Joan Daby, above, has retired after 20 years as Moriah town historian. Betty Lamoria has taken her position.
Betty Lamoria has big shoes to fill. The new Moriah town historian is replacing Joan Daby, who has retired after 20 years.
“Nobody is ever going to replace Joan,” Lamoria said. “She was instrumental in forming the Town of Moriah Historical Society and the construction of the Iron Center Museum. Joan can never be replaced. Luckily, we don’t have to.”
Daby still volunteers her time with the historical society and assists Lamoria.
“We’ve changed roles,” Lamoria said. “I was her volunteer; now she’s my volunteer. She’s a host of knowledge.”
Lamoria became interested in her own family history several years ago. Her research took her to the Iron Center Museum and to Daby.
“Joan helped me with my genealogy and really sparked my interest in Moriah history,” Lamoria said. “Eventually I started working with her as a volunteer. I’ve been doing that the past five or six years.”
Lamoria hopes to continue the work started by Daby. A major ongoing project is digitizing thousands of old records and photos.
“That’s a major undertaking,” Lamoria said. “It would be great if we could get everything online some day.”
Work is also under way to prepare the Iron Center Museum for the 2012 season and the Town of Moriah Historical Society is selling the book “Adirondack Civilian Conservation Corp. Camps,” which contains contributions by local residents. It was written by Martin Podskoch.

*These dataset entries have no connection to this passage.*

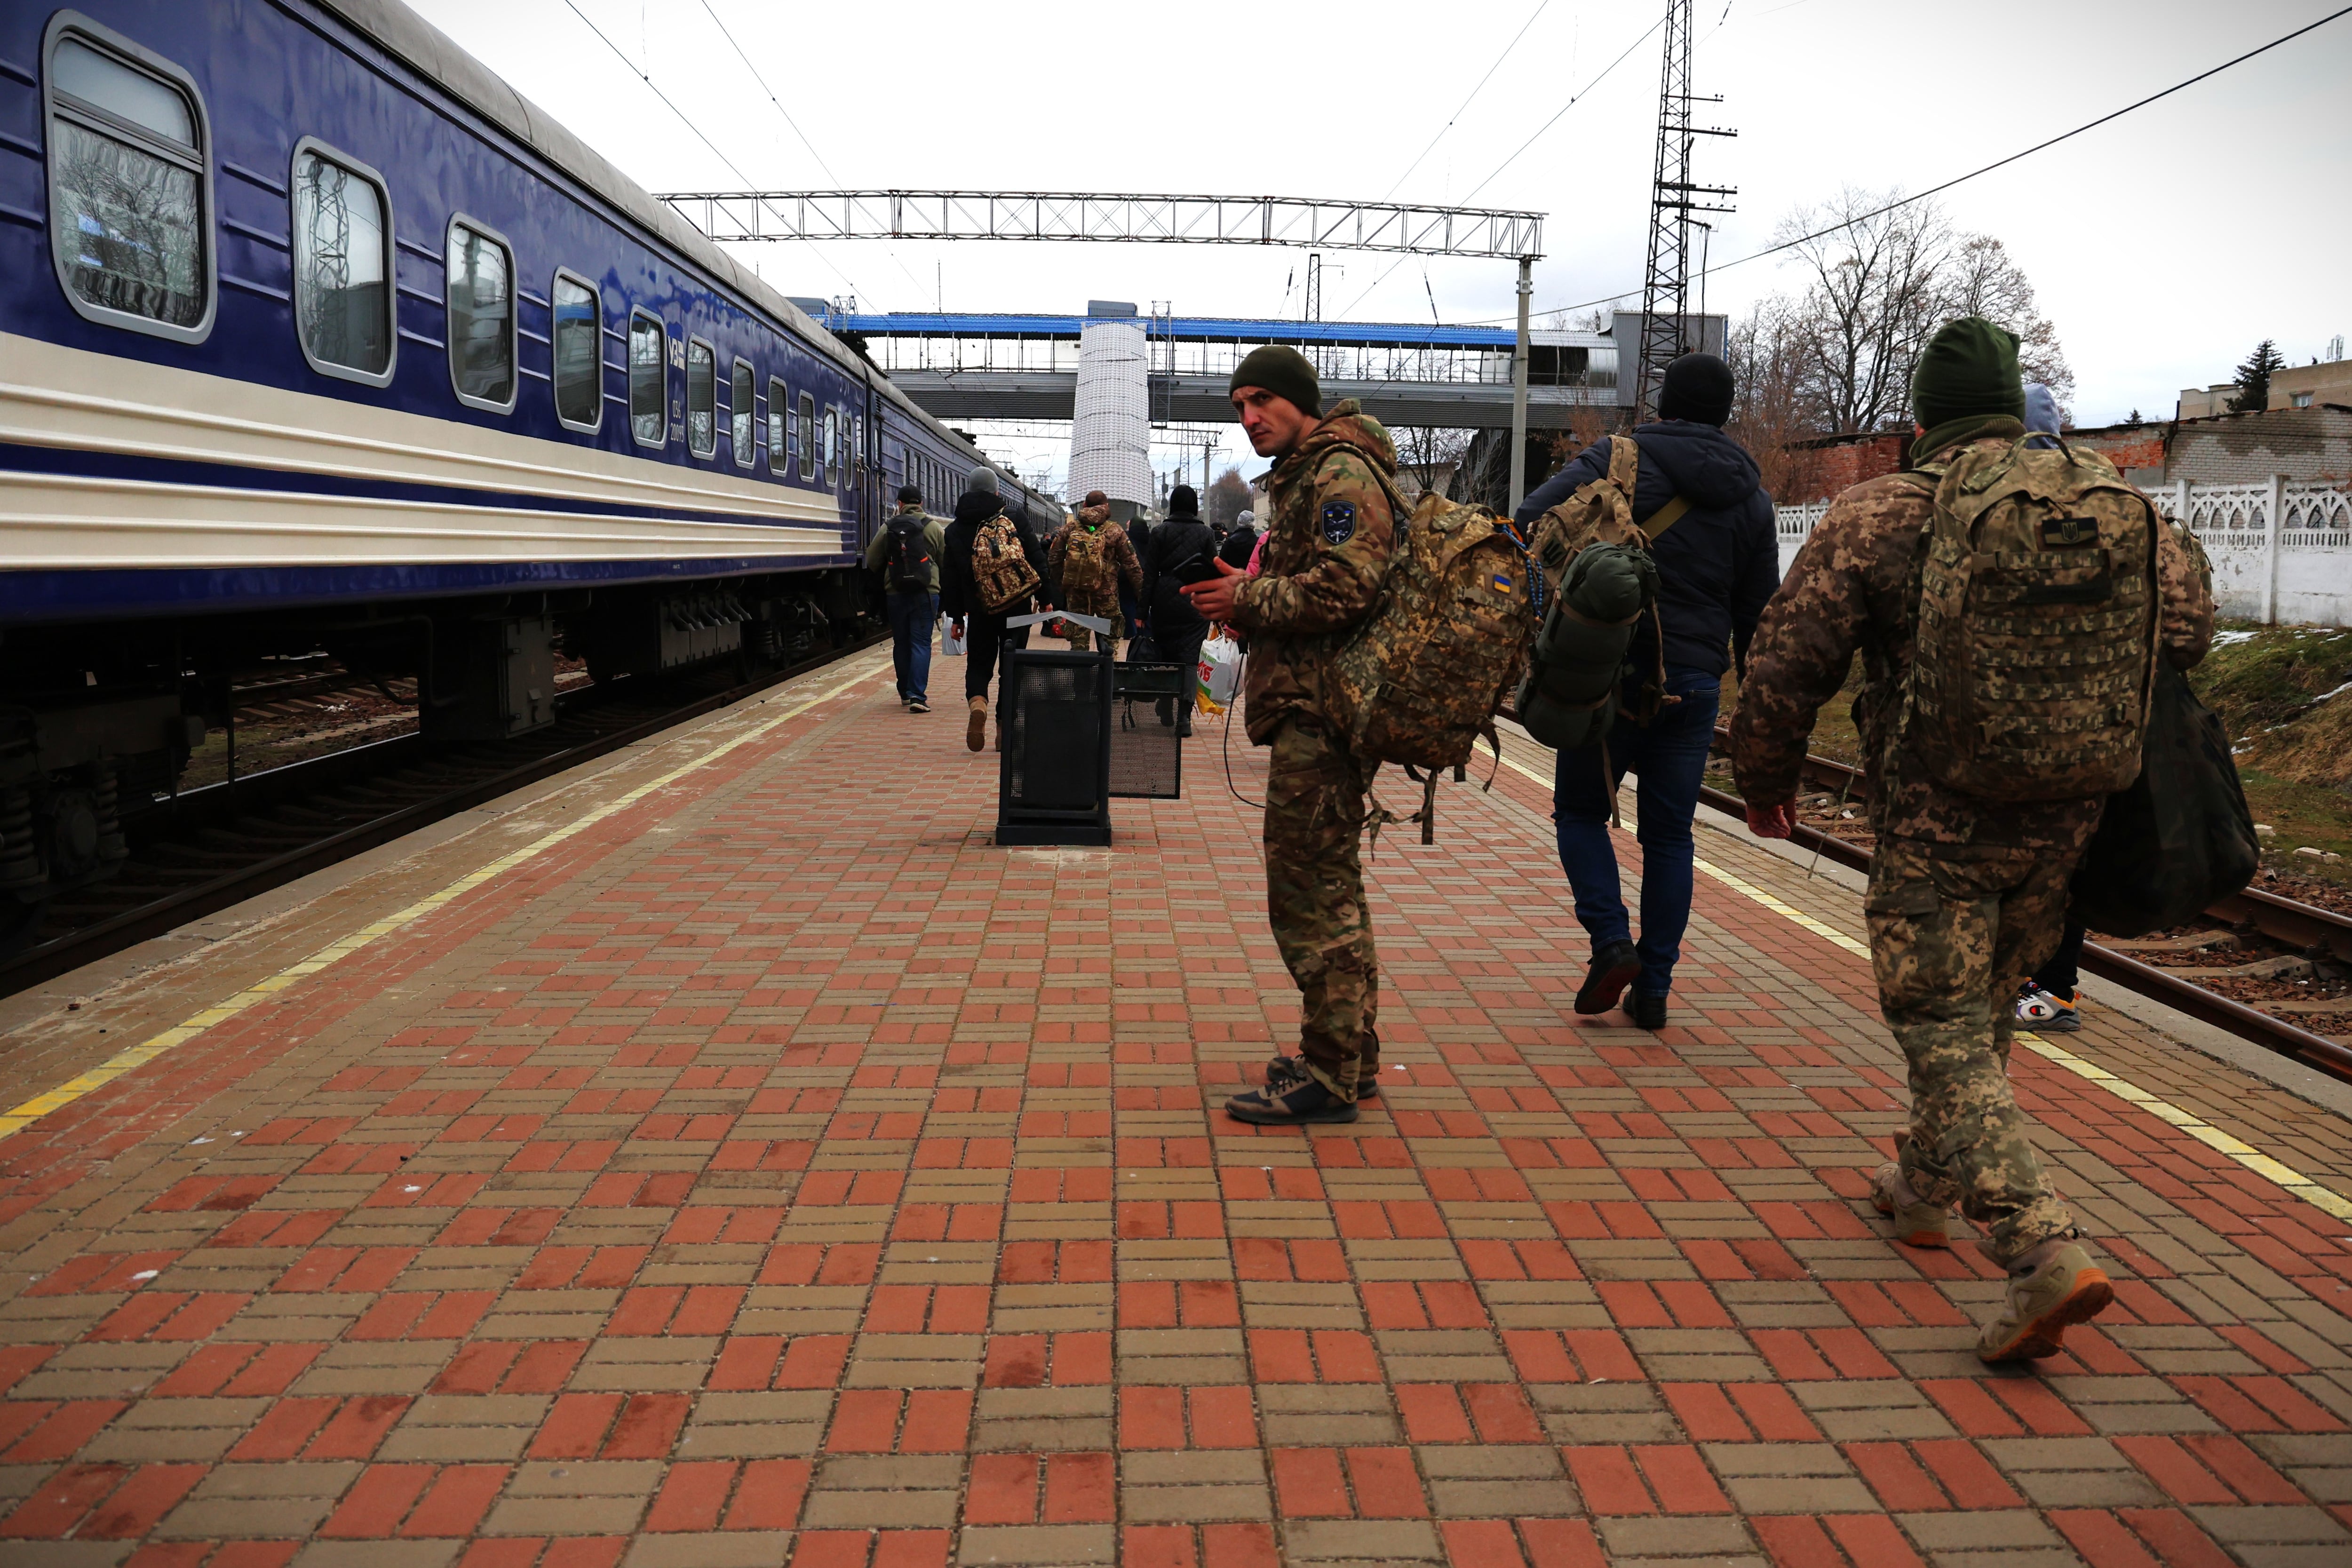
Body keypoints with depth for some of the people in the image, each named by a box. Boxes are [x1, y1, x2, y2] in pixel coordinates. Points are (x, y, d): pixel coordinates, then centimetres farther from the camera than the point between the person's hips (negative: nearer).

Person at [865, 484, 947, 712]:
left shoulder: (887, 529, 0)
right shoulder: (933, 527, -3)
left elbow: (872, 562, 5)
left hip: (895, 594, 2)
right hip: (925, 593, -2)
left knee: (901, 643, 14)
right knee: (921, 643, -2)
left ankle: (905, 693, 23)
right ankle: (917, 695, -13)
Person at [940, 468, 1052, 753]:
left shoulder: (955, 530, 3)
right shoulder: (1016, 519, -3)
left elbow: (950, 579, 6)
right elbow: (1037, 562, -3)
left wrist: (956, 616, 13)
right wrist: (1047, 599, 3)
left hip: (979, 610, 1)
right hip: (1017, 607, -1)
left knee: (979, 664, 12)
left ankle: (976, 701, -20)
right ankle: (1005, 728, 6)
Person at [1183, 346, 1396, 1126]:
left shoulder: (1342, 471, -11)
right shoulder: (1303, 475, 23)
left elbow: (1346, 586, -23)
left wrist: (1247, 599, -13)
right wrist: (1243, 594, 8)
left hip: (1322, 709, -11)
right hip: (1315, 705, 11)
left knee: (1308, 885, -9)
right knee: (1330, 882, 16)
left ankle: (1330, 1075, -3)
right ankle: (1351, 1053, 26)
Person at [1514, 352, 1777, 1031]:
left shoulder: (1618, 460, -2)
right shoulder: (1751, 497, 11)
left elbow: (1533, 519, -14)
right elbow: (1759, 610, 13)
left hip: (1611, 670, -3)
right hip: (1694, 682, 4)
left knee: (1581, 811, 13)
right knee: (1669, 834, 11)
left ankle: (1612, 942, -5)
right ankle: (1653, 987, 12)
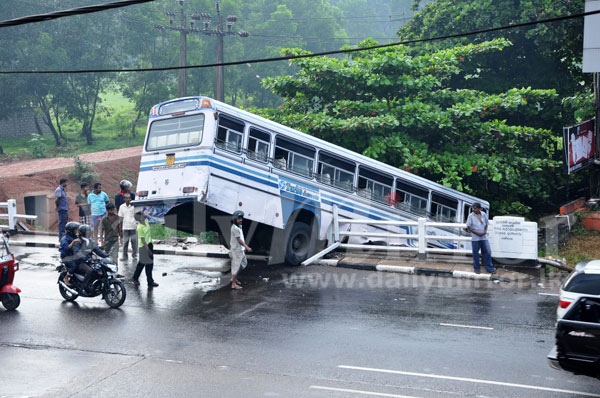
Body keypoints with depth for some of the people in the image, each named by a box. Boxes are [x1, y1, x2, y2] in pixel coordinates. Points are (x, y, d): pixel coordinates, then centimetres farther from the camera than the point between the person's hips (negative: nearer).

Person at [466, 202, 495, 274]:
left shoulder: (484, 214, 1)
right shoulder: (471, 216, -8)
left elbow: (486, 224, 12)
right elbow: (468, 227, -7)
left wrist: (485, 231, -6)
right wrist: (477, 233, -14)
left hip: (484, 237, 3)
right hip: (475, 238, -3)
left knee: (487, 252, 5)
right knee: (475, 253, 5)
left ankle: (490, 268, 17)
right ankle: (477, 269, 19)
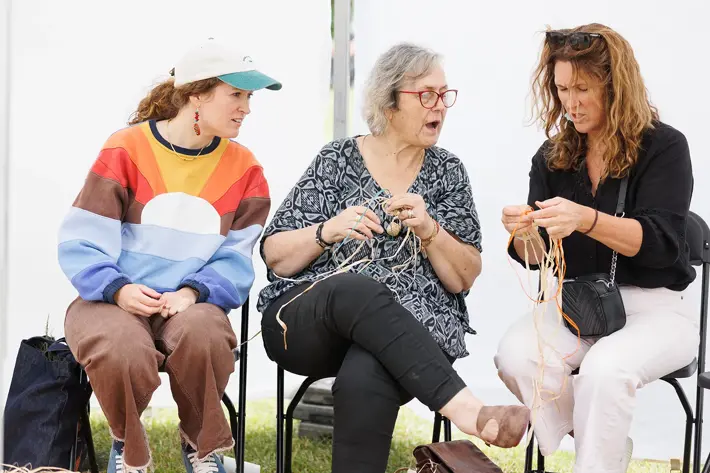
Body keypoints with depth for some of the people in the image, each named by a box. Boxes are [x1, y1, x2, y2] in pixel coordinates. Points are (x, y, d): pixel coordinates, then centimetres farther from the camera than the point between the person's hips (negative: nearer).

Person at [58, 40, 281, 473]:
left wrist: (193, 292, -18)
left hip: (191, 304, 2)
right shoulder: (126, 148, -3)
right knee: (124, 351, -36)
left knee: (203, 335, -35)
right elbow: (82, 243, -4)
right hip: (115, 300, -1)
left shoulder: (243, 167, 5)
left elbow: (236, 259, 1)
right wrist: (118, 289, -21)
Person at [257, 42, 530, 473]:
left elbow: (464, 278, 7)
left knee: (365, 377, -36)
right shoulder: (338, 160, 7)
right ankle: (465, 409, -45)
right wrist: (328, 231, -13)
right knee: (359, 288, -37)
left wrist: (428, 229, -10)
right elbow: (275, 256, 5)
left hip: (409, 333, 1)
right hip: (309, 321, 0)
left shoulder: (447, 171, 12)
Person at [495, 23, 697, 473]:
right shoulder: (553, 156, 6)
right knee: (515, 355, -26)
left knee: (605, 369, -35)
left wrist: (586, 220, -34)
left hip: (655, 306, -4)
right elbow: (538, 256, 5)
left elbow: (660, 243, -18)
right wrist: (523, 235, -20)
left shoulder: (664, 146, -7)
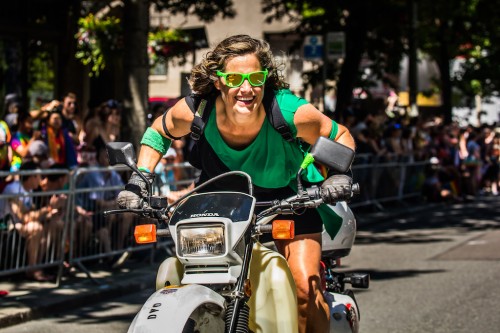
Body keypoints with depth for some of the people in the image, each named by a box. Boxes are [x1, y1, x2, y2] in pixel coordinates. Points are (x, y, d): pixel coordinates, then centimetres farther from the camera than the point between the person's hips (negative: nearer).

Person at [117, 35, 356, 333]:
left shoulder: (291, 113, -31)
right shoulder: (195, 111, -25)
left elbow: (341, 136, -13)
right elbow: (159, 132, -2)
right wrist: (139, 180, -12)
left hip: (288, 195, -2)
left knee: (306, 287, -16)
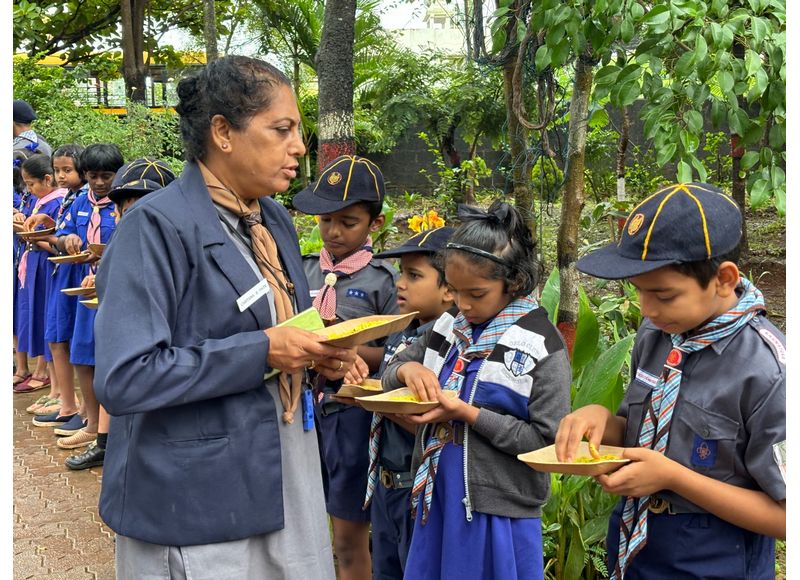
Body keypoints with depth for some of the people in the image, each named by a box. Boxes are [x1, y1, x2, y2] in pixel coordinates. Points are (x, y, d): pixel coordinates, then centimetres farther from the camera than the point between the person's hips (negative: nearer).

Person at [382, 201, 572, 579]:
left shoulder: (541, 345, -13)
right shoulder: (449, 327, 4)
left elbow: (547, 441, -15)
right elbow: (389, 374, 14)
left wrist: (468, 414, -21)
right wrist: (407, 369, -9)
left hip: (498, 513, -5)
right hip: (437, 500, 6)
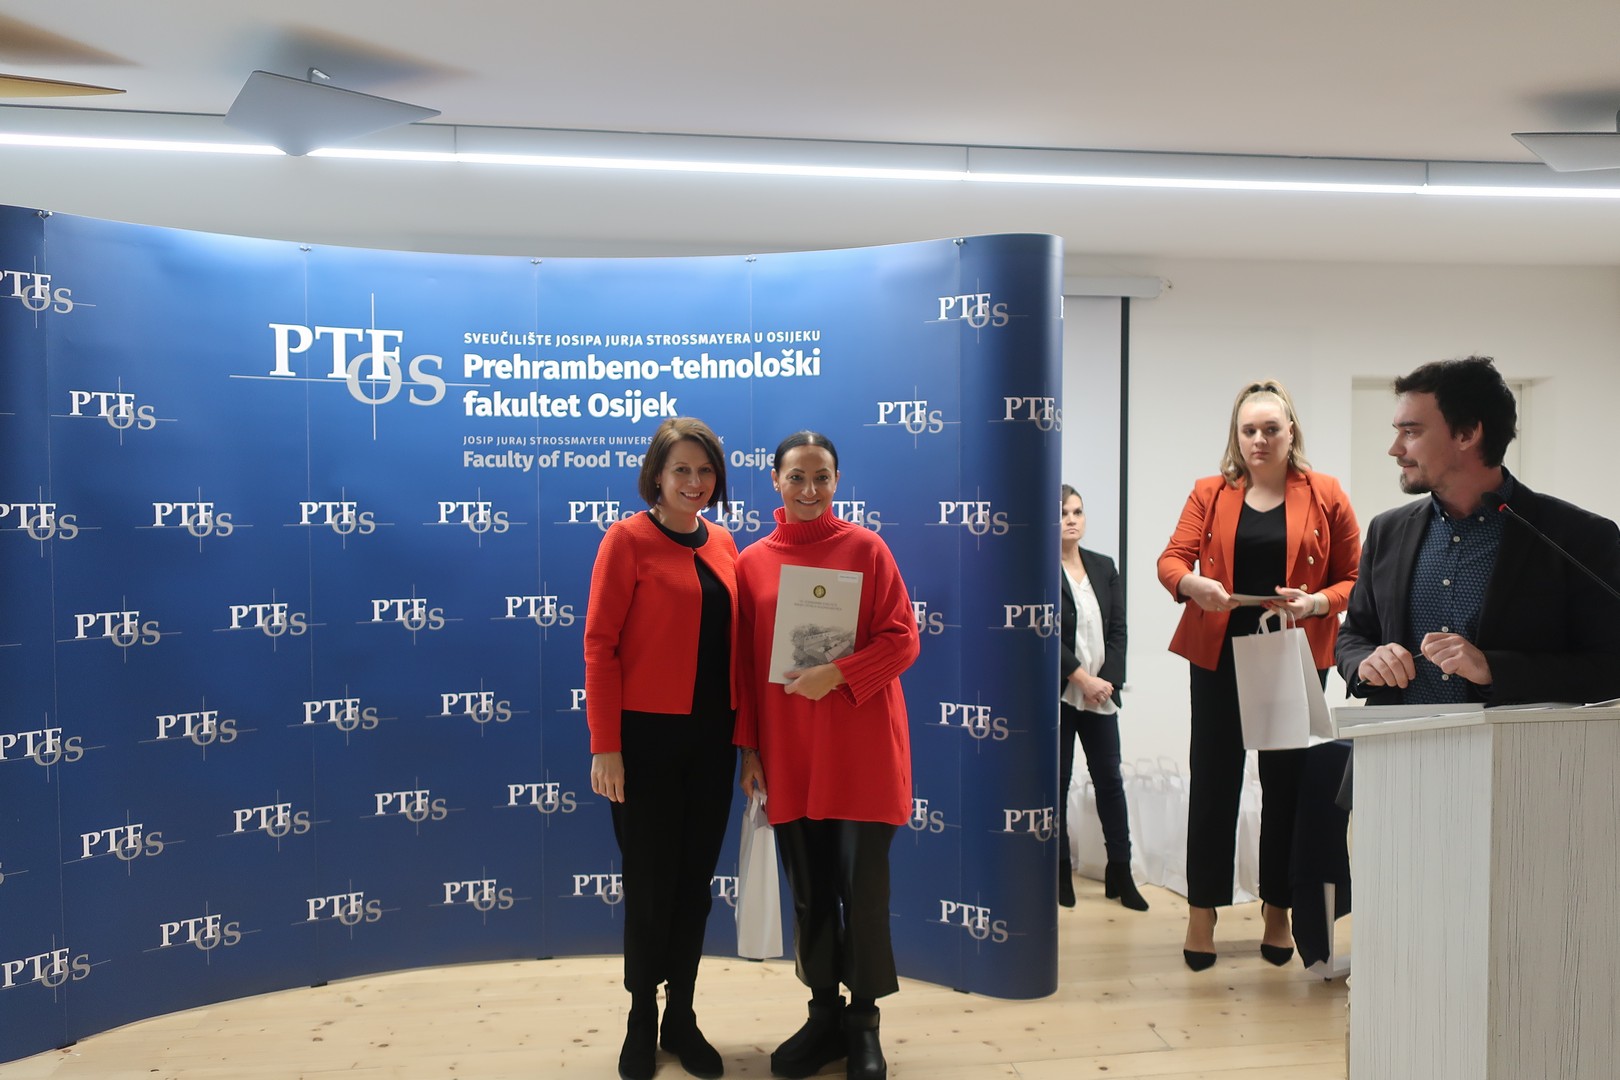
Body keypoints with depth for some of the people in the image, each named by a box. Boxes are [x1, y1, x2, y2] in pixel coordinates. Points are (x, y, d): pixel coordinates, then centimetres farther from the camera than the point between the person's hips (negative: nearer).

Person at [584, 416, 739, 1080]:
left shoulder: (723, 544, 8)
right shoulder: (628, 539, -8)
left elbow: (735, 643, 12)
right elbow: (600, 645, -11)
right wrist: (605, 745, -15)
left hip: (711, 737, 5)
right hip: (646, 736, -5)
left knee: (695, 881, 13)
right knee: (650, 883, 6)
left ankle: (682, 1016, 30)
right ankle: (642, 1021, 27)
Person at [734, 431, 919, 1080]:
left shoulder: (865, 548, -2)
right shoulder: (752, 562, 5)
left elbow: (902, 638, -4)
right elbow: (744, 662, 7)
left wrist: (838, 675, -17)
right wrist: (749, 747, 4)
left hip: (860, 746, -2)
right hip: (788, 752, 3)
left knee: (862, 886, 4)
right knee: (809, 889, 12)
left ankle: (862, 1021, 23)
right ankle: (823, 1015, 29)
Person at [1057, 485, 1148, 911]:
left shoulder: (1104, 567, 10)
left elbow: (1118, 630, 6)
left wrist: (1108, 681, -6)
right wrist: (1082, 678, -14)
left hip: (1101, 691, 5)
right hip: (1058, 694, -4)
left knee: (1110, 779, 7)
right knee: (1057, 782, 4)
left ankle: (1120, 872, 15)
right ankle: (1061, 872, 13)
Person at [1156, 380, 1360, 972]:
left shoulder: (1325, 496, 4)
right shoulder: (1210, 493, 6)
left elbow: (1354, 578, 4)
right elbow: (1171, 559, -1)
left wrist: (1317, 603, -16)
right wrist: (1191, 583, -23)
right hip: (1219, 659, 0)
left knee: (1287, 785, 7)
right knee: (1213, 783, 2)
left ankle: (1278, 912, 23)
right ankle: (1202, 913, 13)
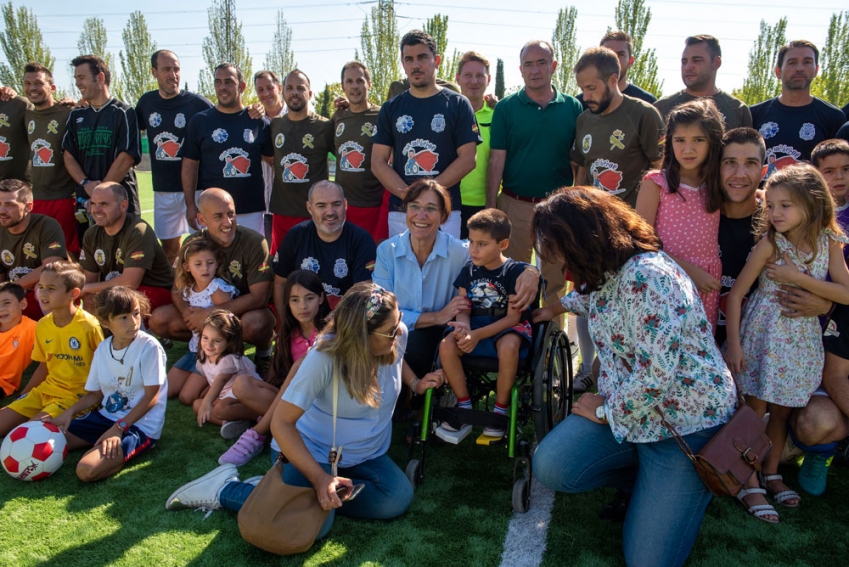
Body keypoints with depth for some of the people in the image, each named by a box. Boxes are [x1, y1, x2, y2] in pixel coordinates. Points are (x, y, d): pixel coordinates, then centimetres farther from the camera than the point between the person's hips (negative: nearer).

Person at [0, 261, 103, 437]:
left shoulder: (89, 325, -17)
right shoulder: (42, 325, 3)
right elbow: (44, 366, 14)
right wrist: (21, 397, 11)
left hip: (77, 394, -7)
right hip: (45, 390, 7)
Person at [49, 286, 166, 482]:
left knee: (87, 470, -26)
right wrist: (70, 412, -5)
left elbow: (151, 397, -16)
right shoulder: (103, 349, 3)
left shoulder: (149, 347, -17)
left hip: (140, 425, -7)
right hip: (105, 416, 7)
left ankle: (123, 455, -1)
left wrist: (118, 428, -21)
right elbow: (95, 393, 12)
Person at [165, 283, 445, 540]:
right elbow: (281, 423, -27)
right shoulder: (325, 358, -31)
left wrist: (416, 383, -5)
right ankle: (225, 488, -2)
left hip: (368, 455, 6)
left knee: (398, 499, -22)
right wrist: (319, 479, -34)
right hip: (317, 452, -5)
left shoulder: (398, 335, -15)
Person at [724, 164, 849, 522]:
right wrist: (733, 345, -17)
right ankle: (750, 484, 13)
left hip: (802, 339, 4)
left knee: (782, 410, 15)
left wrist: (798, 277, -20)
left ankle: (771, 474, 31)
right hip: (764, 334, -3)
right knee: (756, 409, 2)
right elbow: (736, 294, -13)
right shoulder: (770, 243, -13)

The town historian is also available to assist people interested in learning more about Moriah. She is in her office at the Iron Center Museum noon to 2 p.m. Wednesday, Thursday and Friday. She’s also available by calling 546-4165 or Emailing email@example.com
The appointment as town historian comes at a good time for Lamoria. Her husband died last November.
“This gives me something to do, it’ll keep me busy,” she said. “It came along at the right time for me.”
Moriah Supervisor Tom Scozzafava praised the work of Lamoria.
“We’re fortunate to have Betty step up and do this,” Scozzafava said. “She’s been working with Joan for a number of years and is well-versed in town history.”